• **EXERCISE GOAL**
Please output every line of text in the material below word for word, in the same order, leaving out the pictures.

• **DATASET EXCERPTS**
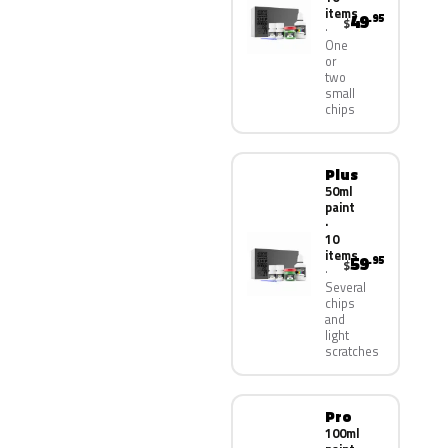
items
49
.95
$
One
or
two
small
chips
Plus
50ml
paint
·
10
items
59
.95
$
Several
chips
and
light
scratches
Pro
100ml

• **RESULT OF THE EXERCISE**
items
49
.95
$
One
or
two
small
chips
Plus
50ml
paint
·
10
items
59
.95
$
Several
chips
and
light
scratches
Pro
100ml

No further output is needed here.